### Required tasks
(1) In the interview excerpt on Site Reliability engineering, which role on the dedicated Site Reliability team has a significant influence on the early stages of software development?
(2) Carry on the interview transcript about Site Reliability engineering and a platform-first approach from the point where it stops.

### Text passage
**********
Absolutely, and we are not only thinking about them, but we actually have established all these organizations. We have a dedicated team of Site Reliability engineers, including a Site Reliability architect, who has a very significant influence on the early stages of our software development. The operations we run in a knockless operation mode, again, very much targeted at doing this non-siloed approach. So indeed, this is one of the perks. We build something from the get-go to conform with this reality. It affects everything, it affects the architecture of your product, it affects the kind of people you're recreating for your core team, it affects the organizational structure, and so on and so forth. You're very correct here in the assumption,

12:54 Alex Williams

Yeah, for software organizations that may be older, they would pay heed to thinking about a platform first approach. Would you, would you agree? And that, though, poses challenges, but it's much easier than it was five years ago. So really, the path to viability is less and less expensive. Would you agree with that?
**********
### Chart interpretation exercises
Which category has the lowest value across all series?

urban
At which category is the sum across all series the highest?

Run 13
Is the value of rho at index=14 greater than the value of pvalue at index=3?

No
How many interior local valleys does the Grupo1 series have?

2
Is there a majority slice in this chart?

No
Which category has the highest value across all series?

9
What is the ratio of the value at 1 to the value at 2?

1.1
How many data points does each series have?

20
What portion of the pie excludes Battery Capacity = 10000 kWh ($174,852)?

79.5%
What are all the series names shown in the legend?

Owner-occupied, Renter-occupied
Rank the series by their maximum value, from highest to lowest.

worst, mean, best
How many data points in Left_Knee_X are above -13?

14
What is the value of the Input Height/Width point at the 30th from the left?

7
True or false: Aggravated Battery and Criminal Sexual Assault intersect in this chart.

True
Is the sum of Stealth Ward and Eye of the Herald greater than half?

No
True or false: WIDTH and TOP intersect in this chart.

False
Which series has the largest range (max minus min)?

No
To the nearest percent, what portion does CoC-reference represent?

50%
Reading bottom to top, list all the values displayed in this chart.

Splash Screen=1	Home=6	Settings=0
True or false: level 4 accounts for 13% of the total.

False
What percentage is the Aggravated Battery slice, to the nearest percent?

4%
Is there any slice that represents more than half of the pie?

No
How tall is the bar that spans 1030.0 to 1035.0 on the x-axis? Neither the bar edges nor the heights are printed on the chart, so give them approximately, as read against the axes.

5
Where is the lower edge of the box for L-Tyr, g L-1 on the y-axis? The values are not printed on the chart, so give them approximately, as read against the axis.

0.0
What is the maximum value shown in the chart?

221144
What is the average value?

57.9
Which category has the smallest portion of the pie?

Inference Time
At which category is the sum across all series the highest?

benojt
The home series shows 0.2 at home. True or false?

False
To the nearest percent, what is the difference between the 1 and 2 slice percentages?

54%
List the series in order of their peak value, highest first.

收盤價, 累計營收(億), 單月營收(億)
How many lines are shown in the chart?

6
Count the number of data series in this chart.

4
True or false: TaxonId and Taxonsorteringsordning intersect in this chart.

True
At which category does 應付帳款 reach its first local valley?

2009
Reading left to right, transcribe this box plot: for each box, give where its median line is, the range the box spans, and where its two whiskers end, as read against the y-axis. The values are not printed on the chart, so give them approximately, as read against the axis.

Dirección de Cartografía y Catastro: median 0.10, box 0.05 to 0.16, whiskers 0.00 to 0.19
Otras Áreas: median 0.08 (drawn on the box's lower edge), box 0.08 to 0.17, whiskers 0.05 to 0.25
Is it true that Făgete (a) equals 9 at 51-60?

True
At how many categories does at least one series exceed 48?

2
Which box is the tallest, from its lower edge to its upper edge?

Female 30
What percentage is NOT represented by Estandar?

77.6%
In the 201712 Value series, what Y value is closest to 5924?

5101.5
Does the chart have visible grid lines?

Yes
**********
### Per-task outputs
(1) A Site Reliability architect.

(2)
13:20 Leonid Belkind

Absolutely, it is less expensive. And also, it is gradual. Let's say, and we are working actually with a lot of such companies, companies that have had tremendous success building a previous generations of software architectures and delivering digital services based on top of them. And now they find themselves in a process of gradual migration to this cloud native platform. It is definitely not a switch you flip, right? Because that's not how technology works. But actually building a proper plan on how you gradually chip off piece after piece, important parts of your business logic from your monolith and transform them into Cloud Native architectures. And keep on executing on it, controlling sort of like the the amount of investments you make in a maintaining the legacy versus building the next generation, this is the way to win. I mean, there used to be a notion of lift and shift migration to the cloud that many enterprises tried. I think within a very short period of time, it became clear that it doesn't really pay off to the extent people would expect it to. Because you really aren't rearchitecting your product, right? Lifting and shifting from a server computer that resides in your data center to a server computer that resides in somebody else's data center introduces benefits, but unfortunately, they are very capped. It's this chiseling off and rearchitecting piece after piece, after piece in your products' architecture that starts paying off. And if you prioritize it properly, I've actually seen traditional companies where it started paying off really fast.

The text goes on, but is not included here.